A Hampden-Sydney Man in Tiajuana

by Bryan Hicks ’06

You can do anything with a degree from Hampden-Sydney College.  That is only partially true; a Hampden-Sydney Man can do anything.  Along with eleven high school students and five other adults, I spent a week in Tijuana, Mexico, at the end of last July. During this week, we built a house and a retaining wall, and we also spent two of the days working at a local orphanage.  Working in the orphanage gave us the opportunity not only to work with the kids in the orphanage but also in the surrounding community.  The orphanage system in Mexico greatly differs from that in the United States.  The Mexican system runs under the one strike policy which means that if the government takes children from unfit parents, the children stay in the orphanage until they are 18.  As a result, many parents voluntarily turn their children over to the orphanage in the hope of retrieving them when the parents’ lives become more stable.  Although these children live in less than desirable situations, they have a tremendous spirit of hope as their lives in the orphanage are better than their lives would be in the community.

My experiences on “the Hill” enriched my time in Mexico.  I took with me the Hampden-Sydney tradition of saying “Hello” to everyone you pass.  A smile and the simple word “Hola” go a long way in attempting to cross the language barrier.  The other Hampden-Sydney experience that paid off in Tijuana was the numerous hours spent in Bagby Hall learning Spanish from Professor Iglesias.

On our second night, we visited a local area church to participate in worship. On the way home, our van got separated from the rest of the group and we found ourselves lost in downtown Tijuana.  I resorted to my Mesa de Español days in trying to pick out key terms in order to understand what was being said.  Although the only directions that I could make out from the man at the gas station were, “You need to ask the taxi driver at the Chinese restaurant,” we were still able to find our way back to the church where the rest of the group was waiting.

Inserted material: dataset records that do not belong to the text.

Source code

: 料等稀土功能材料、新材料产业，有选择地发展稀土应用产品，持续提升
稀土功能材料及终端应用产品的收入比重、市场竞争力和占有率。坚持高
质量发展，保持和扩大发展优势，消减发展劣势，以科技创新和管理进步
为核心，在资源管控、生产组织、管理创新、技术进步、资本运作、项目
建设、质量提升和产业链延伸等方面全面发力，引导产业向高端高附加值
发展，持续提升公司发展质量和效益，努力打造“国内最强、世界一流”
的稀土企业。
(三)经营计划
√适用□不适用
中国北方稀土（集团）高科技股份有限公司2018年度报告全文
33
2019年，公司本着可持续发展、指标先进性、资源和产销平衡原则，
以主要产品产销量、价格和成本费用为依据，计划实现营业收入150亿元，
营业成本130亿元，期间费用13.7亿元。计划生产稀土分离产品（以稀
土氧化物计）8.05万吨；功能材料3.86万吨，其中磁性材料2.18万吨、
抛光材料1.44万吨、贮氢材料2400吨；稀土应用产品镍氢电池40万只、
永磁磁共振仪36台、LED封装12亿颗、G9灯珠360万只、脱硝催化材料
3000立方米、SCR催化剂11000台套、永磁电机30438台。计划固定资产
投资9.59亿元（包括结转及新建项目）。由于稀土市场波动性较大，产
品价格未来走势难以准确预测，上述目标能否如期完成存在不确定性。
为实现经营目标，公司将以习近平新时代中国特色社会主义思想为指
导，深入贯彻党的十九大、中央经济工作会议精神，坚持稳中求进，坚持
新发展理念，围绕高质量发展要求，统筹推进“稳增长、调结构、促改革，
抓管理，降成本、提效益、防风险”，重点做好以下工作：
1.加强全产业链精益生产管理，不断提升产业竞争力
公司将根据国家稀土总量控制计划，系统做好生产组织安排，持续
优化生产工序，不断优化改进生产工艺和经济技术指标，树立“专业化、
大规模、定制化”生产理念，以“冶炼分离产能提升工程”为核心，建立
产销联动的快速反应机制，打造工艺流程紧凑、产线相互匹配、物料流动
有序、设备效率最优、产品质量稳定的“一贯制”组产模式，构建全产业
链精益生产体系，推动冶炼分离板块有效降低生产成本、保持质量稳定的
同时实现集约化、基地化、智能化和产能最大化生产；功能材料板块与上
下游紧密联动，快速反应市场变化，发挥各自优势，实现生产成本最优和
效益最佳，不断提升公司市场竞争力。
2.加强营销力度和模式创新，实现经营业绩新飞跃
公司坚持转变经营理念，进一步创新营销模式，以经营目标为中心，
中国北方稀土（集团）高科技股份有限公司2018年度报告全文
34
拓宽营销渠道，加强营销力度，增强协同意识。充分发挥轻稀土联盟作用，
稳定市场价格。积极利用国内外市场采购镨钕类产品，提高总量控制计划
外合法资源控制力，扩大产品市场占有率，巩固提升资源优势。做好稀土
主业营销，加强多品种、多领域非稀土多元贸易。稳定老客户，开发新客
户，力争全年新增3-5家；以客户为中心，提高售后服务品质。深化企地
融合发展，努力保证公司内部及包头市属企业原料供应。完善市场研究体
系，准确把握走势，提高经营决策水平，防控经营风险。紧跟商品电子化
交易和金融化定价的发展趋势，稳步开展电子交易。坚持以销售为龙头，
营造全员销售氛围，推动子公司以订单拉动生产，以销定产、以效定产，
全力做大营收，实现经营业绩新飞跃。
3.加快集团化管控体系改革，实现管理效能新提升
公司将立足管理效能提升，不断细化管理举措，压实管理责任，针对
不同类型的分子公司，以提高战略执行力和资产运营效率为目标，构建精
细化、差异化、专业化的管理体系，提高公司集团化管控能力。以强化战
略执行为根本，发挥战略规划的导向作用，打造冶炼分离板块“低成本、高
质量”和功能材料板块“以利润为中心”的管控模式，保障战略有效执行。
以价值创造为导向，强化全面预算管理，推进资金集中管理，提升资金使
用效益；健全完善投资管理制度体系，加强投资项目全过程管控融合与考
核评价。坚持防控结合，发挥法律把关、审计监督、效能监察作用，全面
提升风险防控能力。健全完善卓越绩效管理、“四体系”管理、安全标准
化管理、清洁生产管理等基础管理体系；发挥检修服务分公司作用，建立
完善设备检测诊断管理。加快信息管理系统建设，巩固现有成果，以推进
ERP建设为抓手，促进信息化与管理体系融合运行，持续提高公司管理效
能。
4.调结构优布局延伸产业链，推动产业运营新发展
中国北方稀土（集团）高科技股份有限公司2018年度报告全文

It is the liberal arts education that I have received at the College which makes life outside of these gates so promising.  An example of this promise is my brother Justin, a 2003 graduate and the youth minister of the church whose members went to Mexico.  It is the experiences in and out of the classroom and the knowledge of broad and diverse topics that allows one to thrive in the world.  The ability to understand the struggles people are facing because of NAFTA, the ability to communicate with those of a foreign country, and the ability to be an example of a “good man and good citizen” are all things that come with studying on “the Hill.”  It is not the degree he receives that makes a Hampden-Sydney Man, it is the experiences he receives while earning that degree that prepares him for the future.